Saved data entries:
=======

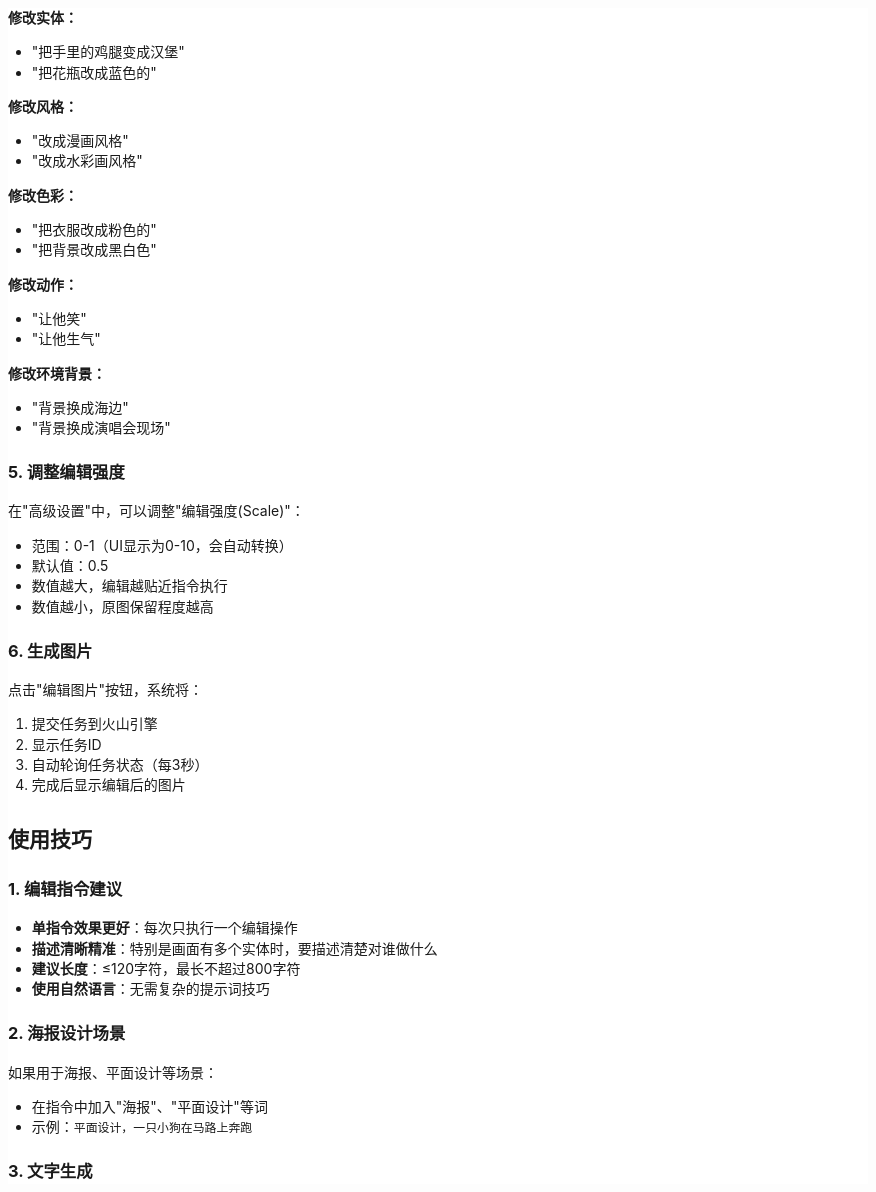 **修改实体：**
- "把手里的鸡腿变成汉堡"
- "把花瓶改成蓝色的"

**修改风格：**
- "改成漫画风格"
- "改成水彩画风格"

**修改色彩：**
- "把衣服改成粉色的"
- "把背景改成黑白色"

**修改动作：**
- "让他笑"
- "让他生气"

**修改环境背景：**
- "背景换成海边"
- "背景换成演唱会现场"

### 5. 调整编辑强度

在"高级设置"中，可以调整"编辑强度(Scale)"：

- 范围：0-1（UI显示为0-10，会自动转换）
- 默认值：0.5
- 数值越大，编辑越贴近指令执行
- 数值越小，原图保留程度越高

### 6. 生成图片

点击"编辑图片"按钮，系统将：

1. 提交任务到火山引擎
2. 显示任务ID
3. 自动轮询任务状态（每3秒）
4. 完成后显示编辑后的图片

## 使用技巧

### 1. 编辑指令建议

- **单指令效果更好**：每次只执行一个编辑操作
- **描述清晰精准**：特别是画面有多个实体时，要描述清楚对谁做什么
- **建议长度**：≤120字符，最长不超过800字符
- **使用自然语言**：无需复杂的提示词技巧

### 2. 海报设计场景

如果用于海报、平面设计等场景：

- 在指令中加入"海报"、"平面设计"等词
- 示例：`平面设计，一只小狗在马路上奔跑`

### 3. 文字生成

=======

**What is needed**
Reproduce the records word for word, beginning at the line that contains "如果用于海报、平面设计等场景：" and stopping after the final line of the records.

**Exercise response**
如果用于海报、平面设计等场景：

- 在指令中加入"海报"、"平面设计"等词
- 示例：`平面设计，一只小狗在马路上奔跑`

### 3. 文字生成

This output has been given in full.